Now the Farook family professes utter shock at what’s happened. How can they be shocked? How did we become a society in which a son tells his father that he supports ISIS and it fails to register with this ostensibly integrated Muslim family, living the American dream, that perhaps a call to the FBI would be appropriate?

Here’s how we became that society: By pretending that the extreme branch of Islam to which Farook plainly belonged is a protected religion rather than a dangerous ideology. By supposing that it is somehow immoral to harbor graver reservations about 10,000 refugees from Syria or Iraq than, say, New Zealand. By being so afraid to give moral offense that we neglect to play the most elementary form of defense.

If you see something, say something, goes the ubiquitous slogan. But heaven help you if what you see and say turns out to be the wrong something—an alarm clock, for instance, as opposed to a bomb.

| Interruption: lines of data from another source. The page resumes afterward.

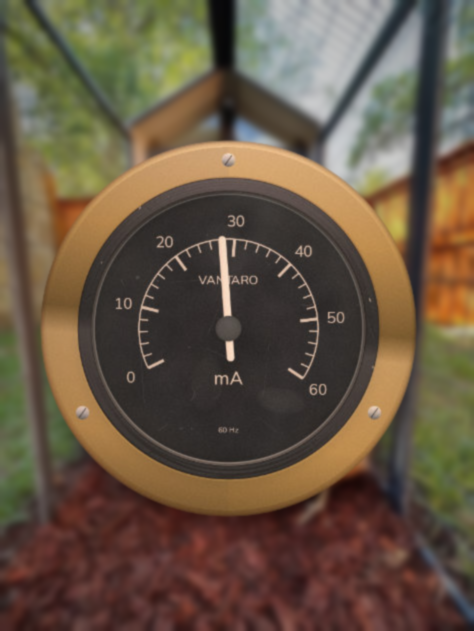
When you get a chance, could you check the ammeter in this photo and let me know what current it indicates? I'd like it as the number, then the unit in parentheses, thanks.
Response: 28 (mA)
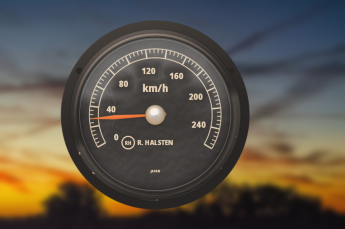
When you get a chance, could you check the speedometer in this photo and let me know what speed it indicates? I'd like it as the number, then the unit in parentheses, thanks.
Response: 28 (km/h)
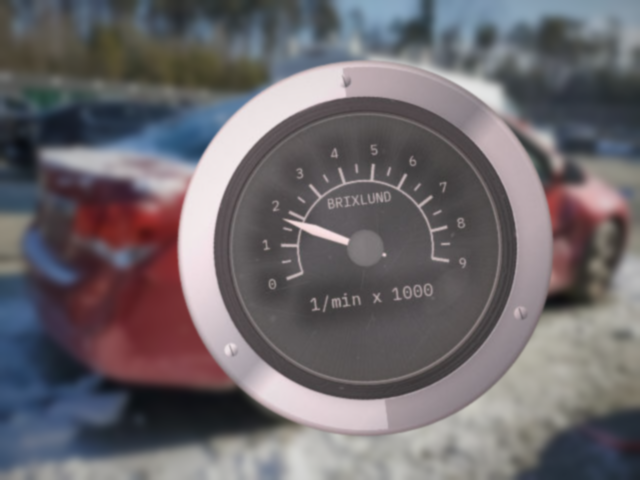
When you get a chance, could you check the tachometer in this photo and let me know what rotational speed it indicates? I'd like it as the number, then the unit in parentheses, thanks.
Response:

This is President Obama’s vision of society, and it is why he delivered this sterile, scolding homily that offered no serious defense against the next jihadist massacre. We have become a country that doesn’t rouse itself to seriousness except when a great many people are murdered. Fourteen deaths apparently isn’t going to move the policy needle, as far as this president is concerned. Will 1,400?